- Task details -
The required output is the lines below from the line containing "left knee: (175, 390)" to the line containing "right shoulder: (154, 218)", inclusive, retyped exactly. No other lines belong in it.

- Exercise data -
%%
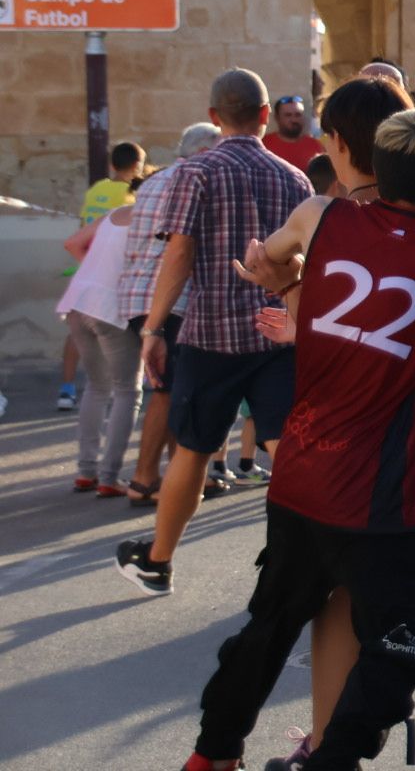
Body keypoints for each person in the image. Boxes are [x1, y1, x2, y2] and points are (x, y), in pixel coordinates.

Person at [176, 108, 415, 771]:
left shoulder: (321, 217)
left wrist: (284, 277)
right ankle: (332, 760)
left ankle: (213, 753)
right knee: (401, 647)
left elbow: (268, 258)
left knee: (270, 624)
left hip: (302, 469)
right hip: (375, 490)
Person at [115, 69, 313, 596]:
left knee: (196, 450)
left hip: (210, 334)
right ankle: (323, 553)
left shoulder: (195, 172)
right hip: (276, 332)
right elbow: (303, 260)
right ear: (266, 115)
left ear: (213, 118)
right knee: (283, 444)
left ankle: (157, 562)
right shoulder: (294, 179)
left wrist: (154, 329)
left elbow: (179, 252)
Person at [119, 122, 221, 508]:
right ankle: (145, 479)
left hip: (138, 294)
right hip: (168, 297)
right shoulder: (191, 179)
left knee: (175, 390)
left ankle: (182, 474)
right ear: (203, 150)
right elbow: (183, 247)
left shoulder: (155, 181)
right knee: (167, 392)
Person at [59, 188, 143, 498]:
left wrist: (92, 271)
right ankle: (109, 477)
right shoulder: (154, 218)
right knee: (127, 390)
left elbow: (72, 242)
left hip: (79, 299)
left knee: (97, 386)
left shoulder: (116, 213)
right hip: (111, 307)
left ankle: (86, 472)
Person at [64, 140, 147, 411]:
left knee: (79, 333)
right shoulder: (130, 196)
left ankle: (65, 388)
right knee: (120, 335)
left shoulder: (96, 189)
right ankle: (123, 384)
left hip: (84, 269)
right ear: (137, 167)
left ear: (112, 164)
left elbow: (82, 226)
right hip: (112, 274)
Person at [263, 95, 325, 170]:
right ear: (277, 118)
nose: (294, 120)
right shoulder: (264, 145)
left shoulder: (315, 146)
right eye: (288, 115)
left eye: (298, 115)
%%
- Result for this task -
left knee: (175, 390)
left ankle: (182, 474)
right ear: (203, 150)
right elbow: (183, 247)
left shoulder: (155, 181)
right knee: (167, 392)
Person at [59, 188, 143, 498]:
left wrist: (92, 271)
right ankle: (109, 477)
right shoulder: (154, 218)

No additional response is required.